Election commission sources said this will be done starting with the next set of assembly elections this year.
Here are the top 10 developments:
  1. A bench headed by Chief Justice of India P. Sathasivam asked the Election Commission to make changes in voting machines and ballot papers, giving voters a "none of the above" choice, and publicise this change widely. 
  2. The court observed that negative voting would lead to systemic change in elections and political parties will be forced to project clean candidates. It also held that this will "foster purity and vibrancy in elections." Reading out the judgement, Justice Sathasivam said, "Democracy is all about choices and voters will be empowered by this right of negative voting. Negative voting will send a clear signal to political parties and candidates as to what the voters think about them." 
  3. Voters in Delhi, Madhya Pradesh, Rajasthan, Chhattisgarh and Mizoram - where Assembly elections are due in November - will have the right to reject option.

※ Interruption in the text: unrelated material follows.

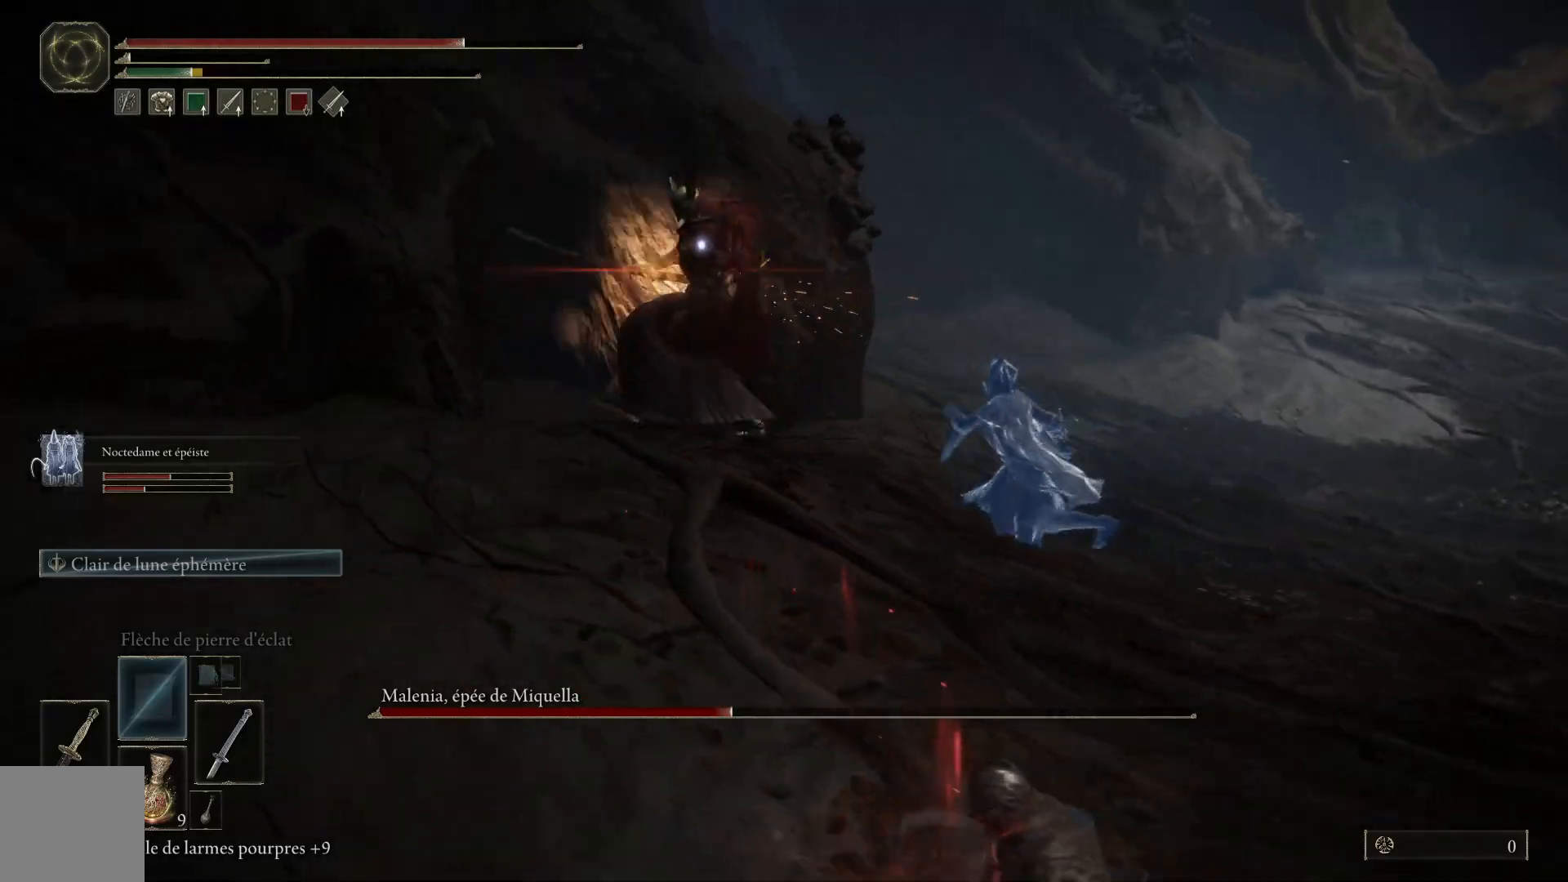
{"buttons": [], "left_stick": "down-right", "right_stick": "center", "events": []}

  4. Right now, if a voter goes to a polling booth and does not want to vote for any candidate, he can sign a register and come out. That violates the right of secret ballot.
  5. There is no provision yet to count the "rejection" votes and so these will not impact the result of the election. Activists have proposed that if more than 50 per cent of those who vote reject all candidates, there should be a re-election in that constituency.
  6. The court upheld the argument of petitioner, the People's Union for Civil Liberties, an NGO, that a voter has the right to record disapproval of all candidates listed.
  7. The Election Commission had supported this stand. It had recommended that the government amend rules to include this, but that had not been done. 
  8. The Centre had opposed the proposal. It contended that an election is meant to elect and not to reject. It also argued that including a rejection button will confuse voters and will not serve any purpose.
  9. Gandhian activist Anna Hazare had campaigned extensively for poll reforms that would include both the right to reject and the right to recall an elected representative if the electorate is dissatisfied with his or her performance.
  10. Political parties have not made their stand on right to reject clear yet. The BJP had asked for a detailed debate. The Left had sought clarity on what purpose it hoped to serve.